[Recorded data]
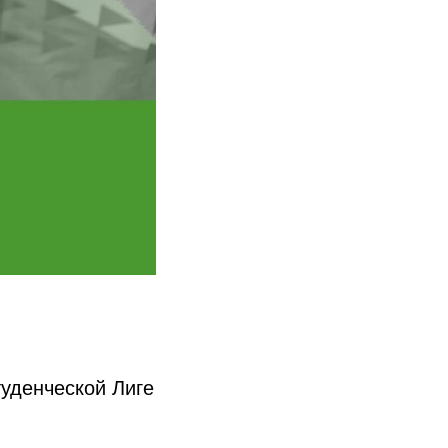
туденческой Лиге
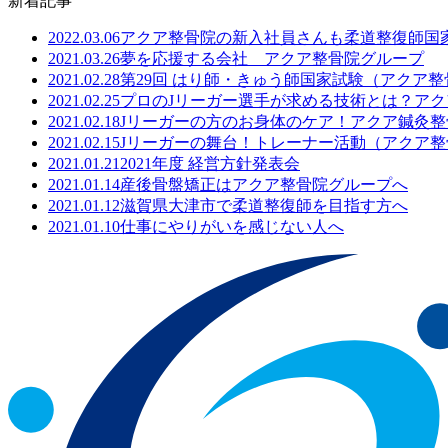
新着記事
2022.03.06
アクア整骨院の新入社員さんも柔道整復師国
2021.03.26
夢を応援する会社 アクア整骨院グループ
2021.02.28
第29回 はり師・きゅう師国家試験（アクア
2021.02.25
プロのJリーガー選手が求める技術とは？ア
2021.02.18
Jリーガーの方のお身体のケア！アクア鍼灸整
2021.02.15
Jリーガーの舞台！トレーナー活動（アクア整
2021.01.21
2021年度 経営方針発表会
2021.01.14
産後骨盤矯正はアクア整骨院グループへ
2021.01.12
滋賀県大津市で柔道整復師を目指す方へ
2021.01.10
仕事にやりがいを感じない人へ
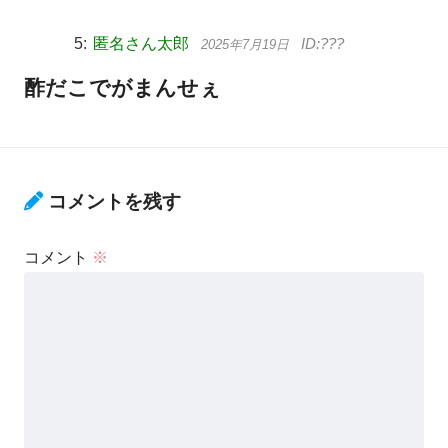
匿名さん太郎
2025年7月19日
酢だこでがまんせぇ
コメントを残す
コメント
※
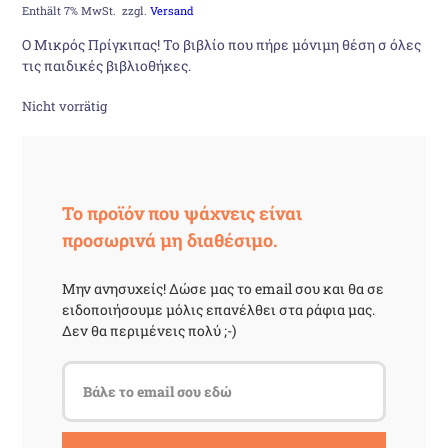
Preis
Preis
Enthält 7% MwSt.
zzgl.
Versand
Ο Μικρός Πρίγκιπας! Το βιβλίο που πήρε μόνιμη θέση σ όλες
war:
ist:
τις παιδικές βιβλιοθήκες.
9,50 €
7,50 €.
Nicht vorrätig
Το προϊόν που ψάχνεις είναι
προσωρινά μη διαθέσιμο.
Μην ανησυχείς! Δώσε μας το email σου και θα σε
ειδοποιήσουμε μόλις επανέλθει στα ράφια μας.
Δεν θα περιμένεις πολύ ;-)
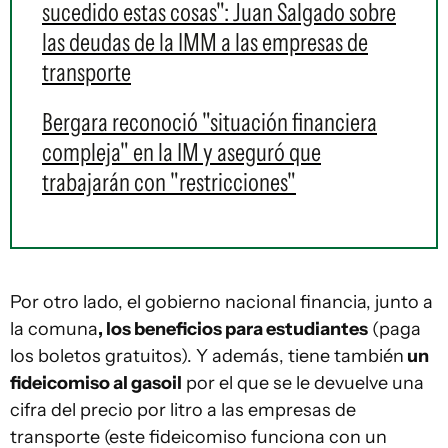
sucedido estas cosas": Juan Salgado sobre
las deudas de la IMM a las empresas de
transporte
Bergara reconoció "situación financiera
compleja" en la IM y aseguró que
trabajarán con "restricciones"
Por otro lado, el gobierno nacional financia, junto a
la comuna
, los beneficios para estudiantes
(paga
los boletos gratuitos). Y además, tiene también
un
fideicomiso al gasoil
por el que se le devuelve una
cifra del precio por litro a las empresas de
transporte (este fideicomiso funciona con un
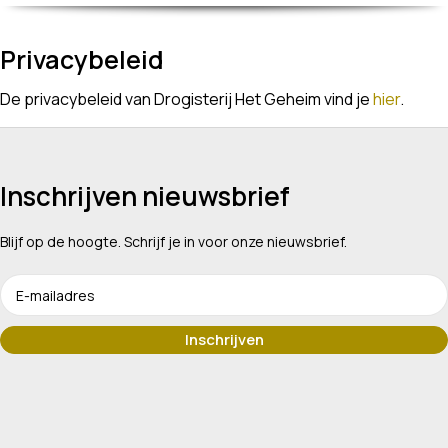
Privacybeleid
De privacybeleid van Drogisterij Het Geheim vind je
hier
.
Inschrijven nieuwsbrief
Blijf op de hoogte. Schrijf je in voor onze nieuwsbrief.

-- EXERCISE GOAL --
Return the records above verbatim, leaving out images.

-- EXPECTED OUTPUT --
туденческой Лиге
新着記事
2022.03.06
アクア整骨院の新入社員さんも柔道整復師国
2021.03.26
夢を応援する会社 アクア整骨院グループ
2021.02.28
第29回 はり師・きゅう師国家試験（アクア
2021.02.25
プロのJリーガー選手が求める技術とは？ア
2021.02.18
Jリーガーの方のお身体のケア！アクア鍼灸整
2021.02.15
Jリーガーの舞台！トレーナー活動（アクア整
2021.01.21
2021年度 経営方針発表会
2021.01.14
産後骨盤矯正はアクア整骨院グループへ
2021.01.12
滋賀県大津市で柔道整復師を目指す方へ
2021.01.10
仕事にやりがいを感じない人へ
匿名さん太郎
2025年7月19日
酢だこでがまんせぇ
コメントを残す
コメント
※
Preis
Preis
Enthält 7% MwSt.
zzgl.
Versand
Ο Μικρός Πρίγκιπας! Το βιβλίο που πήρε μόνιμη θέση σ όλες
war:
ist:
τις παιδικές βιβλιοθήκες.
9,50 €
7,50 €.
Nicht vorrätig
Το προϊόν που ψάχνεις είναι
προσωρινά μη διαθέσιμο.
Μην ανησυχείς! Δώσε μας το email σου και θα σε
ειδοποιήσουμε μόλις επανέλθει στα ράφια μας.
Δεν θα περιμένεις πολύ ;-)
sucedido estas cosas": Juan Salgado sobre
las deudas de la IMM a las empresas de
transporte
Bergara reconoció "situación financiera
compleja" en la IM y aseguró que
trabajarán con "restricciones"
Por otro lado, el gobierno nacional financia, junto a
la comuna
, los beneficios para estudiantes
(paga
los boletos gratuitos). Y además, tiene también
un
fideicomiso al gasoil
por el que se le devuelve una
cifra del precio por litro a las empresas de
transporte (este fideicomiso funciona con un
Privacybeleid
De privacybeleid van Drogisterij Het Geheim vind je
hier
.
Inschrijven nieuwsbrief
Blijf op de hoogte. Schrijf je in voor onze nieuwsbrief.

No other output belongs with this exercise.